Output all of the lines below exactly, and leave out each image.

• [Data]
-- Opening Marker --

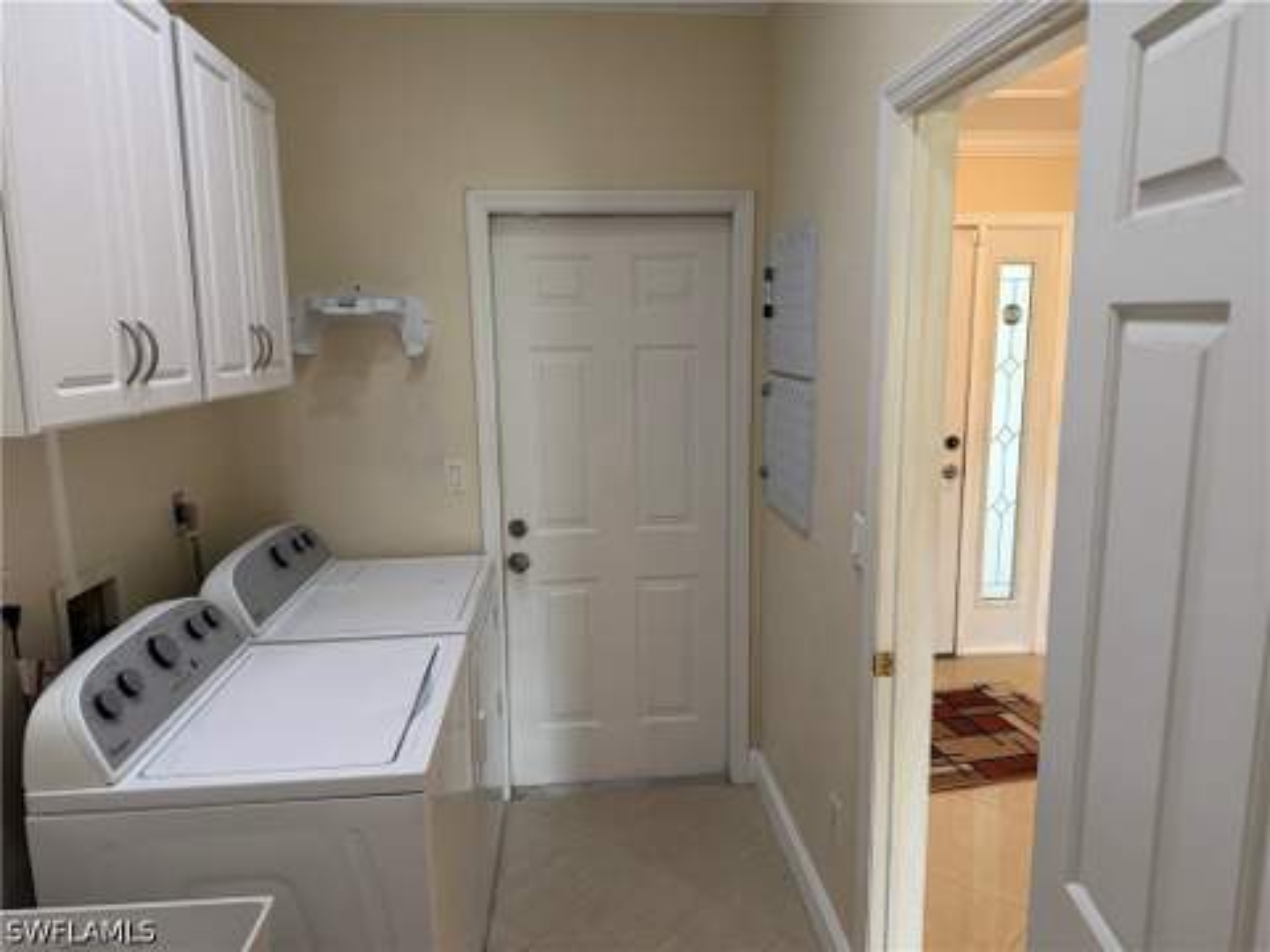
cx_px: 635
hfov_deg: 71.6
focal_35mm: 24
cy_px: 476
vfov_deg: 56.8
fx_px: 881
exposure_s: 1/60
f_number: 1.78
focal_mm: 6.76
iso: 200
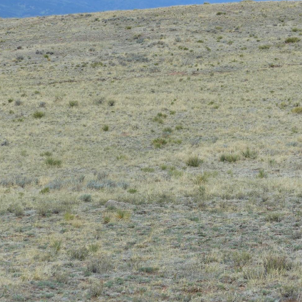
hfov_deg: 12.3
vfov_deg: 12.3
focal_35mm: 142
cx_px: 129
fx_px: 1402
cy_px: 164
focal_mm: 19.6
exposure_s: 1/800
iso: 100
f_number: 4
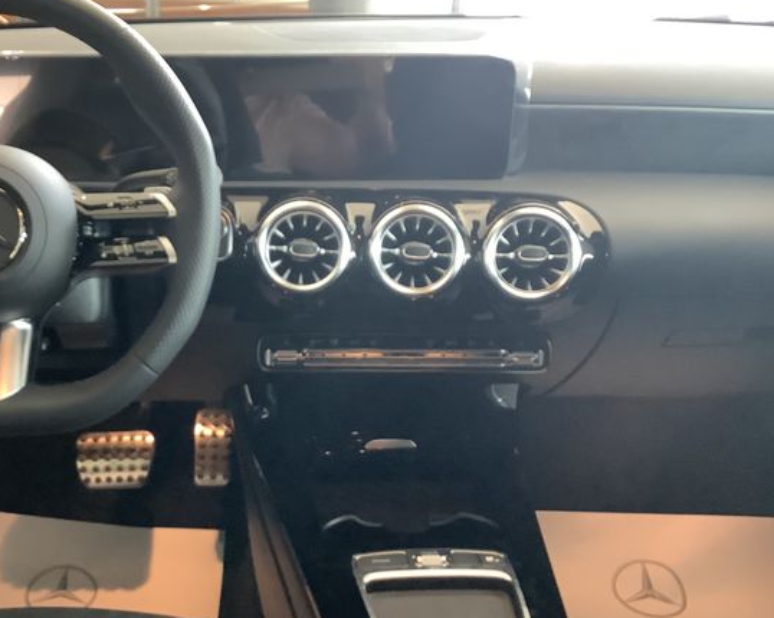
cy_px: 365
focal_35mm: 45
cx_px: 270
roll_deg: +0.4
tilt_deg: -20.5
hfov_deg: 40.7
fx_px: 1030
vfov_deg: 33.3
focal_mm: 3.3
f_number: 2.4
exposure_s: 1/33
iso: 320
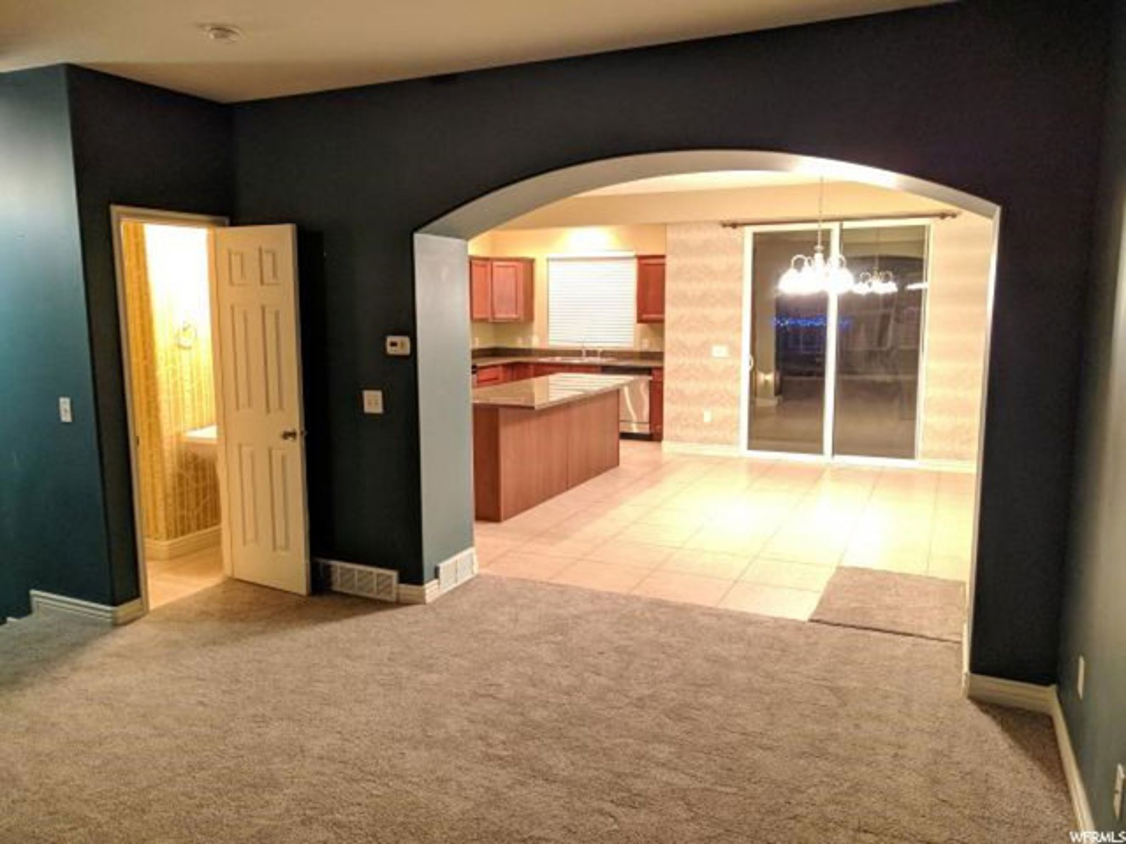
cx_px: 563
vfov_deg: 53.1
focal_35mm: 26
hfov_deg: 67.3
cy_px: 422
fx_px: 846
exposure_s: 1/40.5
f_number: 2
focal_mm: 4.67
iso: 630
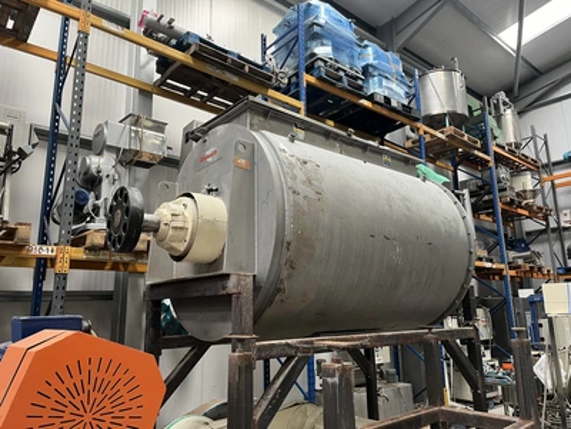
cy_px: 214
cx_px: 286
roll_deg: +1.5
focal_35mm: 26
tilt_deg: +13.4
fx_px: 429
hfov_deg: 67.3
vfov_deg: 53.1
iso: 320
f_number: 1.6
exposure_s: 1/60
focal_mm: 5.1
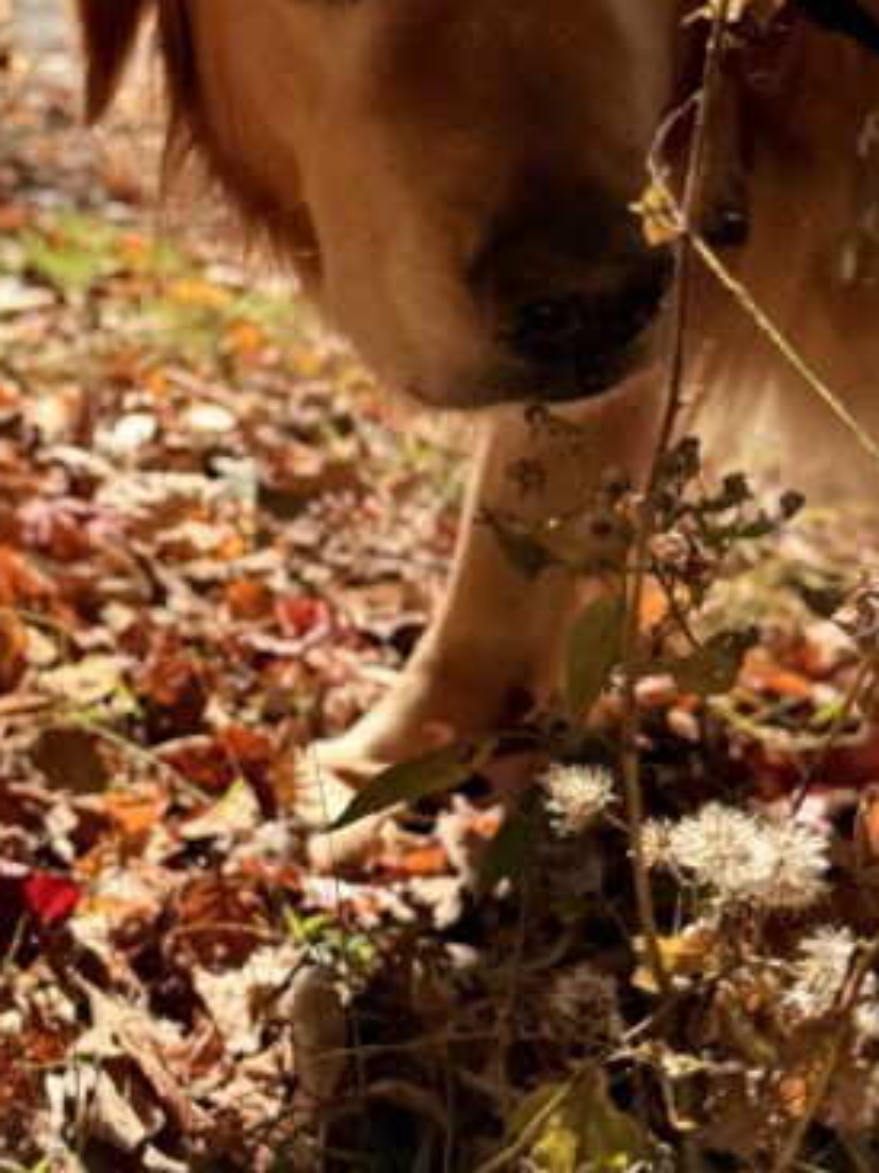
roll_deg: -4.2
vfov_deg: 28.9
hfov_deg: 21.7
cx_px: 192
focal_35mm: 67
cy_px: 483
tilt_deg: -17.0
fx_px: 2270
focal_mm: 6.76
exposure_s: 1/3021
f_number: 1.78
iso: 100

-- Closing Marker --

• [Response to the exercise]
cx_px: 635
hfov_deg: 71.6
focal_35mm: 24
cy_px: 476
vfov_deg: 56.8
fx_px: 881
exposure_s: 1/60
f_number: 1.78
focal_mm: 6.76
iso: 200
hfov_deg: 12.3
vfov_deg: 12.3
focal_35mm: 142
cx_px: 129
fx_px: 1402
cy_px: 164
focal_mm: 19.6
exposure_s: 1/800
iso: 100
f_number: 4
cy_px: 365
focal_35mm: 45
cx_px: 270
roll_deg: +0.4
tilt_deg: -20.5
hfov_deg: 40.7
fx_px: 1030
vfov_deg: 33.3
focal_mm: 3.3
f_number: 2.4
exposure_s: 1/33
iso: 320
cx_px: 563
vfov_deg: 53.1
focal_35mm: 26
hfov_deg: 67.3
cy_px: 422
fx_px: 846
exposure_s: 1/40.5
f_number: 2
focal_mm: 4.67
iso: 630
cy_px: 214
cx_px: 286
roll_deg: +1.5
focal_35mm: 26
tilt_deg: +13.4
fx_px: 429
hfov_deg: 67.3
vfov_deg: 53.1
iso: 320
f_number: 1.6
exposure_s: 1/60
focal_mm: 5.1
roll_deg: -4.2
vfov_deg: 28.9
hfov_deg: 21.7
cx_px: 192
focal_35mm: 67
cy_px: 483
tilt_deg: -17.0
fx_px: 2270
focal_mm: 6.76
exposure_s: 1/3021
f_number: 1.78
iso: 100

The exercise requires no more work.